- [Assigned task] A verbatim reproduction of the lines below, from the line containing "российского программного обеспечения (Запись" through the line containing "Государственная регистрация программы №2021612706", both ends included, is the whole required output.

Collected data
· · · ·

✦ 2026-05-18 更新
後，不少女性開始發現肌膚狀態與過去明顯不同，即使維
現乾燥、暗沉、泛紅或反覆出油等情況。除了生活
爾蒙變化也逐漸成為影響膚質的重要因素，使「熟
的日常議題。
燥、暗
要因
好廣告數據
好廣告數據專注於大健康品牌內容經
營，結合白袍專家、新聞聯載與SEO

· · · ·

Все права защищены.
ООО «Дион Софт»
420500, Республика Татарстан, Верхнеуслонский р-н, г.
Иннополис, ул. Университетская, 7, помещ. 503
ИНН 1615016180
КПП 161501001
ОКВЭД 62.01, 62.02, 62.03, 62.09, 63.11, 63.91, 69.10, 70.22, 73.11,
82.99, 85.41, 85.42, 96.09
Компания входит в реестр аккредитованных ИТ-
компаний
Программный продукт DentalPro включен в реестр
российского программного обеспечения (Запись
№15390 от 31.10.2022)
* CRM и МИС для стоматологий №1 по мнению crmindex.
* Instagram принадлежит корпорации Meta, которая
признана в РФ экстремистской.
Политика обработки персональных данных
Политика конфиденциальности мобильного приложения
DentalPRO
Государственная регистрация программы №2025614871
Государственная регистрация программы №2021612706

· · · ·

- [Reply]
российского программного обеспечения (Запись
№15390 от 31.10.2022)
* CRM и МИС для стоматологий №1 по мнению crmindex.
* Instagram принадлежит корпорации Meta, которая
признана в РФ экстремистской.
Политика обработки персональных данных
Политика конфиденциальности мобильного приложения
DentalPRO
Государственная регистрация программы №2025614871
Государственная регистрация программы №2021612706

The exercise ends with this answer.